OPDRACHT A -
Beantwoord de volgende vragen over de uitspraak van het gerechtshof:
(i) Van welke rechtbank en van welke datum is de beschikking die de ouders in hoger beroep hebben aangevochten?
(ii) Sinds welke datum staan de kinderen onder toezicht van de GI?
(iii) Op welke datum vond de mondelinge behandeling plaats?
OPDRACHT B -
Neem uit de uitspraak alles van "Het hof heeft uiteindelijk" tot en met "van de minderjarigen." opnieuw over en vervang daarbij "bekrachtigd" door "bevestigd".

GESELECTEERDE PASSAGE -
+++++
Uitspraak
zaaknummer 200.307.981/01:
zaaknummer 200.309.449/01:
Gerechtshof 's-Hertogenbosch
In deze zaak, behandeld door het Gerechtshof 's-Hertogenbosch, gaat het om de beëindiging van het gezag van de ouders over hun drie minderjarige kinderen. De ouders, de moeder en de vader, hebben in hoger beroep de beschikking van de rechtbank Oost-Brabant van 15 februari 2022 aangevochten, waarin hun gezag over de kinderen werd beëindigd. De kinderen staan sinds 24 januari 2020 onder toezicht van de gecertificeerde instelling (GI) en zijn uit huis geplaatst. De ouders hebben gezamenlijk het gezag over de kinderen uitgeoefend tot de datum van de bestreden beschikking. De moeder heeft in haar beroepschrift aangevoerd dat zij zich heeft verbeterd en dat er geen noodzaak is om het gezag te beëindigen. De vader heeft ook positieve ontwikkelingen in zijn situatie aangegeven en pleit voor een herbeoordeling van de gezagskwestie.
Tijdens de mondelinge behandeling op 2 mei 2022 zijn beide ouders gehoord, evenals vertegenwoordigers van de raad en de GI. De raad heeft zijn eerdere standpunt herhaald en blijft bij zijn verzoek tot beëindiging van het gezag, terwijl de GI de bestreden beschikking ondersteunt. Het hof heeft de argumenten van beide ouders, de raad en de GI overwogen en geconcludeerd dat de ouders niet in staat zijn om de verantwoordelijkheid voor de verzorging en opvoeding van de kinderen te dragen binnen een aanvaardbare termijn. De instabiliteit van de ouders is te groot, en de kinderen hebben behoefte aan duidelijkheid en stabiliteit in hun opvoedingssituatie.
Het hof heeft uiteindelijk de beschikking van de rechtbank bekrachtigd, waarbij het belang van de kinderen voorop staat. De ouders hebben onvoldoende aangetoond dat hun situatie voldoende is verbeterd om het gezag te herstellen. De beslissing is genomen met inachtneming van de wettelijke bepalingen omtrent gezag en de bescherming van de ontwikkeling van de minderjarigen.
+++++
AANGELEVERD MATERIAAL -
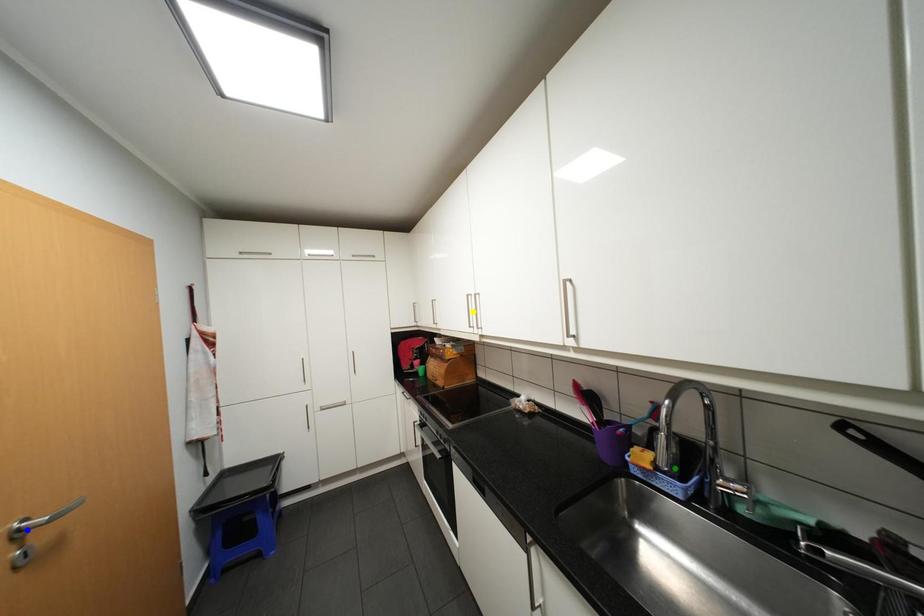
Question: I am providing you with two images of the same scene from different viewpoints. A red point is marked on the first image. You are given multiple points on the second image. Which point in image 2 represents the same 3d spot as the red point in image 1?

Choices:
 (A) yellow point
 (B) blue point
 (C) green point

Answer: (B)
+++++
RESULTAAT A -
(i) De beschikking is van de rechtbank Oost-Brabant, van 15 februari 2022.
(ii) De kinderen staan sinds 24 januari 2020 onder toezicht van de GI.
(iii) De mondelinge behandeling vond plaats op 2 mei 2022.

RESULTAAT B -
Het hof heeft uiteindelijk de beschikking van de rechtbank bevestigd, waarbij het belang van de kinderen voorop staat. De ouders hebben onvoldoende aangetoond dat hun situatie voldoende is verbeterd om het gezag te herstellen. De beslissing is genomen met inachtneming van de wettelijke bepalingen omtrent gezag en de bescherming van de ontwikkeling van de minderjarigen.